### TAREAS A REALIZAR
a) Reproduzca el pasaje del texto fuente que comienza en las palabras "En la encíclica" y termina después de "nos está ocurriendo.", sustituyendo "amenaza" por "peligro".
b) Según el texto fuente, ¿qué subtítulo lleva el segundo libro de Benedicto XVI sobre Jesús de Nazaret?

### TEXTO FUENTE
___

En la encíclica Spei Salvi, Benedicto XVI afirma que “la fe es la sustancia de la esperanza”, que “hay dos categorías que ocupan cada vez más el centro de la idea de progreso: razón y libertad”, y que “si el progreso técnico no se corresponde con un progreso en la formación ética del hombre, con el crecimiento del hombre interior, no es un progreso sino una amenaza para el hombre y para el mundo”. En estas palabras está la clave de cuanto nos está ocurriendo.
En el segundo libro sobre Jesús de Nazaret, el que lleva por subtítulo Desde la entrada en Jerusalén hasta la Resurrección, Benedicto XVI afirma que entre la Primera Venida y la Última (la Parusía) hay una venida intermedia de Jesús: “Pedimos anticipaciones de su presencia renovadora del mundo. En momentos de tribulación personal le imploramos: Ven, Señor Jesús, y acoge mi vida en la presencia de tu poder bondadoso. Le rogamos que se haga cercano a los que amamos o por los que estamos preocupados. Pidámosle también que se haga presente con eficacia en su Iglesia.” En estas palabras anida la esperanza.

___

### FILAS PROPORCIONADAS
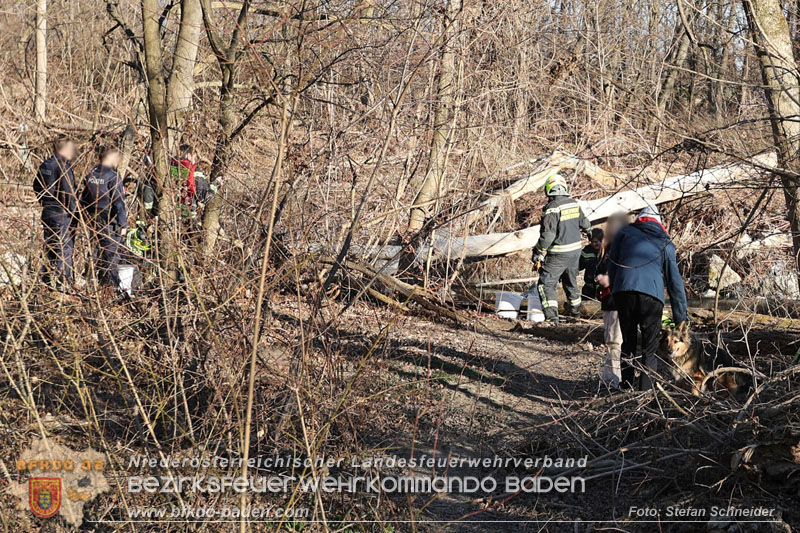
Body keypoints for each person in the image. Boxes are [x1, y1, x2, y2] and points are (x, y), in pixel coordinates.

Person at [607, 205, 689, 390]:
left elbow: (612, 265)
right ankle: (644, 394)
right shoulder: (664, 240)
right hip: (652, 296)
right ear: (659, 223)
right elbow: (674, 283)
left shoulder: (624, 233)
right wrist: (681, 319)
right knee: (649, 349)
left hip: (624, 291)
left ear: (639, 219)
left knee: (628, 343)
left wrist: (614, 292)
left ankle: (626, 388)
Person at [531, 173, 592, 323]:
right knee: (571, 283)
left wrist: (538, 251)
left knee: (545, 285)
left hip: (558, 254)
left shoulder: (552, 208)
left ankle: (552, 320)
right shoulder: (573, 203)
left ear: (548, 189)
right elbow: (585, 224)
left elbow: (548, 236)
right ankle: (575, 316)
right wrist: (591, 234)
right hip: (575, 253)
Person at [34, 137, 78, 288]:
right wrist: (74, 213)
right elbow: (68, 192)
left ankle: (45, 279)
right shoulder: (63, 166)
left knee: (50, 245)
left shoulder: (45, 164)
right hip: (60, 213)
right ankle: (63, 284)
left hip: (47, 211)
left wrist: (43, 201)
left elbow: (36, 185)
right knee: (64, 248)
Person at [80, 145, 127, 289]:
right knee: (111, 254)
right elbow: (119, 202)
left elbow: (83, 198)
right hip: (108, 221)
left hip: (92, 219)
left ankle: (89, 282)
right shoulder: (113, 176)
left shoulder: (91, 174)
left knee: (94, 251)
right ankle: (110, 286)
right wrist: (123, 224)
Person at [594, 214, 629, 388]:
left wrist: (608, 279)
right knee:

___

### SOLUCIONES POR TAREA
a)
En la encíclica Spei Salvi, Benedicto XVI afirma que “la fe es la sustancia de la esperanza”, que “hay dos categorías que ocupan cada vez más el centro de la idea de progreso: razón y libertad”, y que “si el progreso técnico no se corresponde con un progreso en la formación ética del hombre, con el crecimiento del hombre interior, no es un progreso sino una peligro para el hombre y para el mundo”. En estas palabras está la clave de cuanto nos está ocurriendo.

b) Desde la entrada en Jerusalén hasta la Resurrección.